L'approbation tacite a en effet pour conséquence qu'une décision de l'autorité disciplinaire défavorable au membre du personnel faisant l'objet de poursuites disciplinaires est automatiquement confirmée, de sorte que ce membre du personnel ne dispose pas des mêmes garanties qu'un membre du personnel à l'égard duquel une décision formelle a été prise.

B.9. Pour apprécier le système de l'approbation tacite, il y a lieu de tenir compte de ce que le législateur décrétal, lorsqu'il adopta le décret du 24 juillet 1991, ne pouvait prévoir un recours contre les sanctions disciplinaires ou les suspensions préventives infligées au personnel communal que pour autant que ce recours s'inscrive dans sa compétence en matière de tutelle administrative.

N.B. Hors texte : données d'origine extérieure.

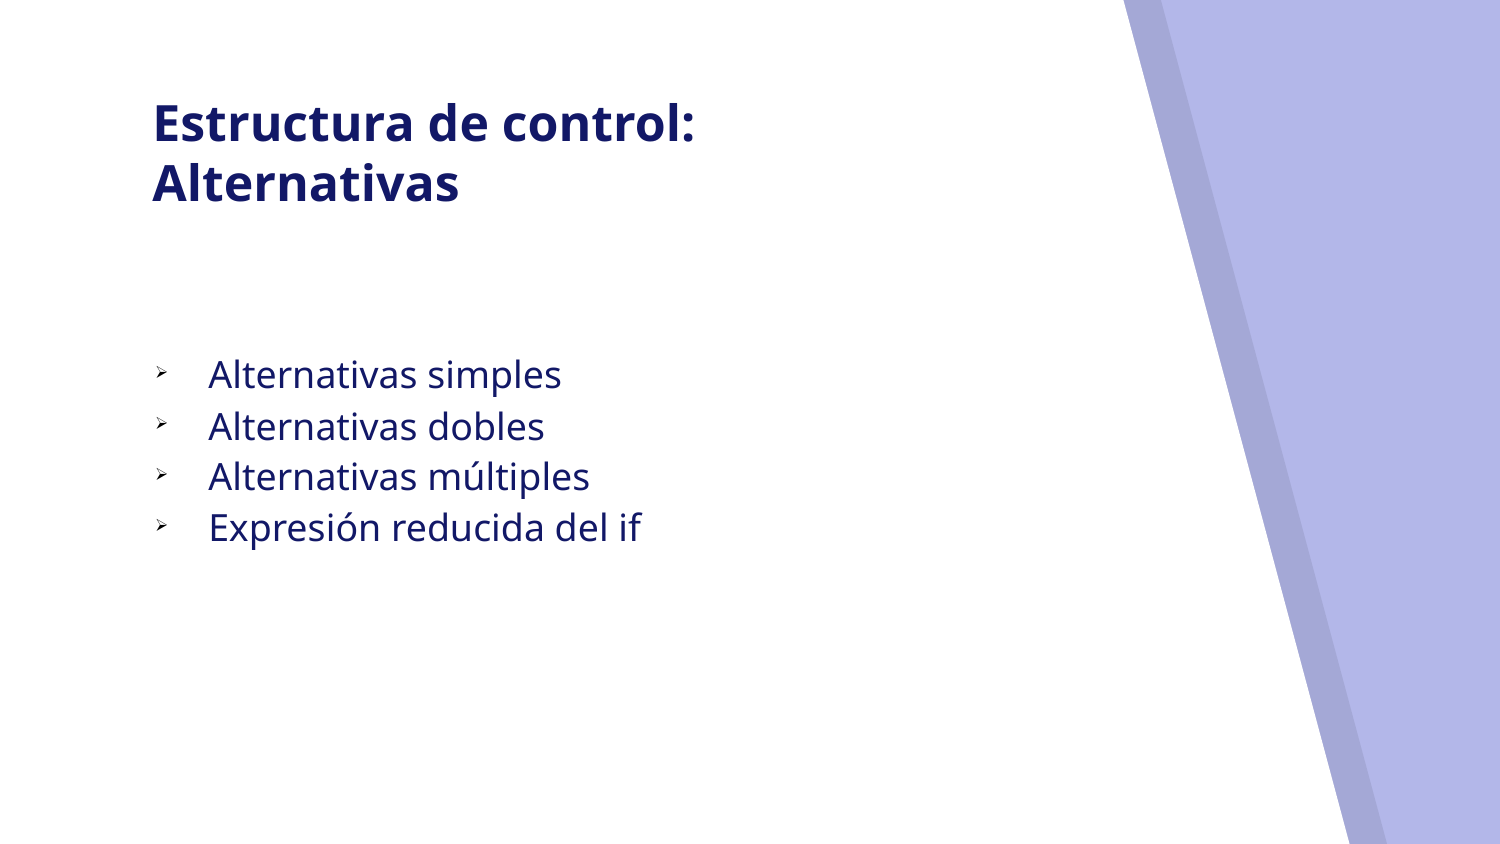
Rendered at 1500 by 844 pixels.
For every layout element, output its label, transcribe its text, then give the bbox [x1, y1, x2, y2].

list Alternativas simples Alternativas dobles Alternativas múltiples Expresión reducida del if [137, 246, 1099, 844]
title Estructura de control: Alternativas [137, 146, 1011, 227]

B.10. Il convient par ailleurs de respecter, dans le cadre de l'exercice de la tutelle administrative, le principe de l'autonomie communale. En outre, le législateur décrétal s'est fixé comme but de clôturer dans un délai raisonnable les procédures disciplinaires devant l'instance de recours et a prévu à cette fin un délai de soixante jours. Ce délai ne saurait être considéré comme déraisonnable. Il s'ensuit que lorsque le législateur décrétal décide d'attacher un effet au dépassement de ce délai, cet effet peut uniquement impliquer que la décision de l'autorité communale sortisse son plein effet : il serait incompatible avec le principe de l'autonomie communale que cette décision perde sa force juridique par suite de l'absence de décision de l'autorité de tutelle.

B.11. Il est vrai que les garanties offertes par le chapitre IV seraient privées de leur utilité si l'autorité de tutelle omettait d'entendre l'intéressé dans le délai de soixante jours ou si, l'ayant entendu, elle ne rendait pas sa décision dans ce délai. Toutefois, l'intéressé pourra introduire un recours au Conseil d'Etat, lequel pourra examiner, le cas échéant à la lumière du procès-verbal prévu par l'article 12, la légalité de la délibération de l'autorité communale infligeant la sanction disciplinaire.

B.12. Il découle de ce qui précède que le mécanisme de l'article 6 du décret du 24 juillet 1991 n'est pas incompatible avec les articles 10 et 11 de la Constitution.

Par ces motifs, la Cour dit pour droit : L'article 6 du décret de la Région flamande du 24 juillet 1991 « portant réglementation pour la Région flamande de la tutelle administrative sur la procédure relative aux mesures disciplinaires ou à certaines mesures d'ordre prises à l'encontre du personnel communal visé dans la nouvelle loi communale » ne viole pas les articles 10 et 11 de la Constitution.

Ainsi prononcé en langue néerlandaise et en langue française, conformément à l'article 65 de la loi spéciale du 6 janvier 1989 sur la Cour d'arbitrage, à l'audience publique du 19 juin 2002.

Le greffier, Le président, P.-Y. Dutilleux. A. Arts.